EXERCISE AIM:
Could you echo back the whole passage below on race and the making of the modern world, word for word?

EXCERPT PROVIDED:
*** Begin section ***
The Enlightenment’s recognition of a unified, intelligible world,
the construction of an international economy, the rise of democracy and popular
sovereignty, and the emergence of a global culture, were all deeply racialized
processes. To understand how race
was fundamental to the construction of modernity is of more than historical
interest: it also explains much about the present. Notably, it demolishes the commonly-held belief that racism
is largely a thing of the past, the idea that after the bad old days of white
supremacism and colonial rule, there has occurred in our own time a belated resolution
to the “race problem.”
Before
addressing the present, let us recall that past. What are the origins of the world racial system? How have the enigmatic specters of
racial difference and racial inequality been loosed on the world?
The
Origins of Race and Racism: Indeed the early modern history of race is full
of precedents for the horrors of our own age. The tension between slavery on the one hand, and nascent
democracy on the other, structured the lengthy transition to the modern
world. Resistance against slavery
contributed crucially to the broader redefinition of political rights for which
early advocates of democracy yearned and fought. Indeed the violence and genocide of earlier racial phenomena
prefigured contemporary atrocities like the Holocaust, "ethnic
cleansing," and totalitarianism.
How racial
was nascent capitalism? Were the
politics and cultural groundwork of modernity premised on racial
distinctions? Did the generally
limited democracy of the "North" (or the "West") consist in
part of an application of the principles of colonial rule to the "mother
countries"? In what ways did
early forms of resistance to racialized forms of rule -- as seen in
abolitionism and slave revolts for example -- dynamize the worldwide impetus
toward democratization? In
what ways did antiracism itself become an archetypal democratic movement? Did the resistance to slavery, which
grew into antiracism, ultimately do more than fighting for the human, social,
cultural, and political rights of racially subordinated groups? Was it not also
crucial in permitting the acquisition of those same rights by whites? In other words, is the modern,
inclusive form of democracy, to which we have become accustomed, itself the
product of global struggles against racism?
*** End section ***
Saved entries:
*** Begin section ***
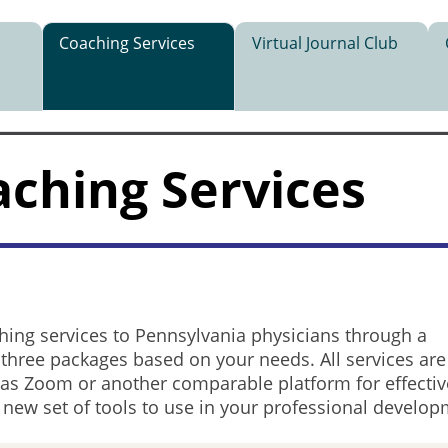
Coaching Services
Virtual Journal Club
aching Services
hing services to Pennsylvania physicians through a
 three packages based on your needs. All services are
h as Zoom or another comparable platform for effecti
a new set of tools to use in your professional develo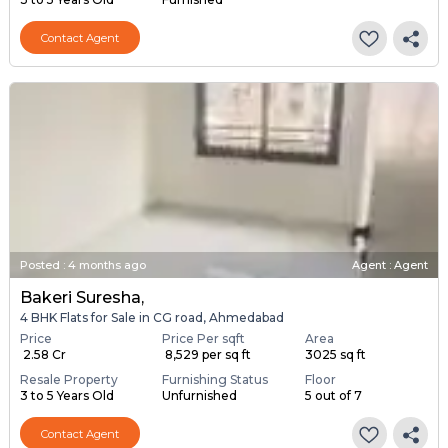
Contact Agent
Posted
:
4 months ago
Agent : Agent
Bakeri Suresha,
4 BHK Flats for Sale in CG road, Ahmedabad
Price
Price Per sqft
Area
₹ 2.58 Cr
₹ 8,529 per sq ft
3025 sq ft
Resale Property
Furnishing Status
Floor
3 to 5 Years Old
Unfurnished
5 out of 7
Contact Agent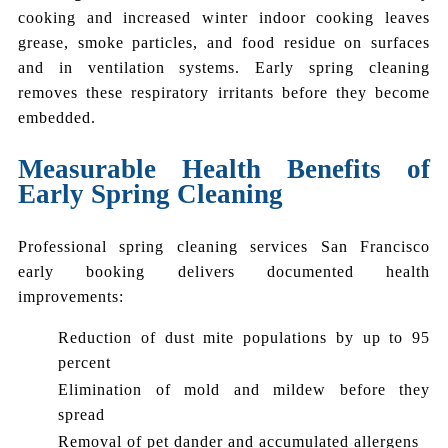
cooking and increased winter indoor cooking leaves
grease, smoke particles, and food residue on surfaces
and in ventilation systems. Early spring cleaning
removes these respiratory irritants before they become
embedded.
Measurable Health Benefits of
Early Spring Cleaning
Professional spring cleaning services San Francisco
early booking delivers documented health
improvements:
Reduction of dust mite populations by up to 95
percent
Elimination of mold and mildew before they
spread
Removal of pet dander and accumulated allergens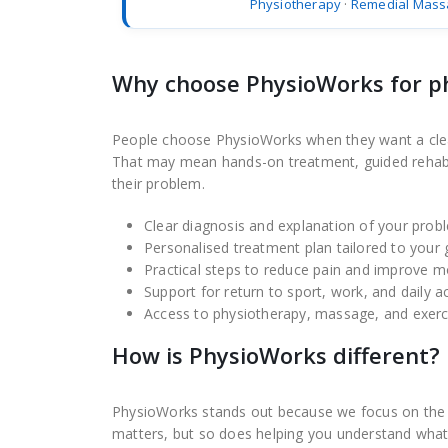
Physiotherapy
·
Remedial Mass
Why choose PhysioWorks for p
People choose PhysioWorks when they want a clear d
That may mean hands-on treatment, guided rehabilit
their problem.
Clear diagnosis and explanation of your prob
Personalised treatment plan tailored to your 
Practical steps to reduce pain and improve
Support for return to sport, work, and daily ac
Access to physiotherapy, massage, and exerc
How is PhysioWorks different?
PhysioWorks stands out because we focus on the fu
matters, but so does helping you understand what 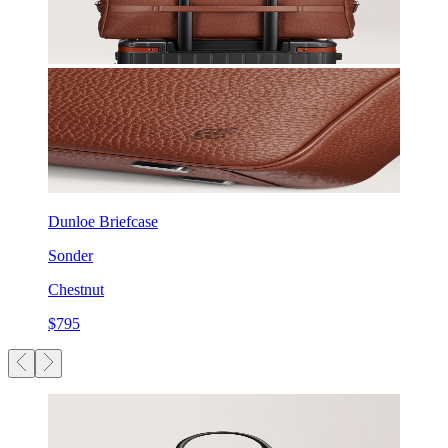
Dunloe Briefcase
Sonder
Chestnut
$795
*** End section ***
REPLY:
The Enlightenment’s recognition of a unified, intelligible world,
the construction of an international economy, the rise of democracy and popular
sovereignty, and the emergence of a global culture, were all deeply racialized
processes. To understand how race
was fundamental to the construction of modernity is of more than historical
interest: it also explains much about the present. Notably, it demolishes the commonly-held belief that racism
is largely a thing of the past, the idea that after the bad old days of white
supremacism and colonial rule, there has occurred in our own time a belated resolution
to the “race problem.”
Before
addressing the present, let us recall that past. What are the origins of the world racial system? How have the enigmatic specters of
racial difference and racial inequality been loosed on the world?
The
Origins of Race and Racism: Indeed the early modern history of race is full
of precedents for the horrors of our own age. The tension between slavery on the one hand, and nascent
democracy on the other, structured the lengthy transition to the modern
world. Resistance against slavery
contributed crucially to the broader redefinition of political rights for which
early advocates of democracy yearned and fought. Indeed the violence and genocide of earlier racial phenomena
prefigured contemporary atrocities like the Holocaust, "ethnic
cleansing," and totalitarianism.
How racial
was nascent capitalism? Were the
politics and cultural groundwork of modernity premised on racial
distinctions? Did the generally
limited democracy of the "North" (or the "West") consist in
part of an application of the principles of colonial rule to the "mother
countries"? In what ways did
early forms of resistance to racialized forms of rule -- as seen in
abolitionism and slave revolts for example -- dynamize the worldwide impetus
toward democratization? In
what ways did antiracism itself become an archetypal democratic movement? Did the resistance to slavery, which
grew into antiracism, ultimately do more than fighting for the human, social,
cultural, and political rights of racially subordinated groups? Was it not also
crucial in permitting the acquisition of those same rights by whites? In other words, is the modern,
inclusive form of democracy, to which we have become accustomed, itself the
product of global struggles against racism?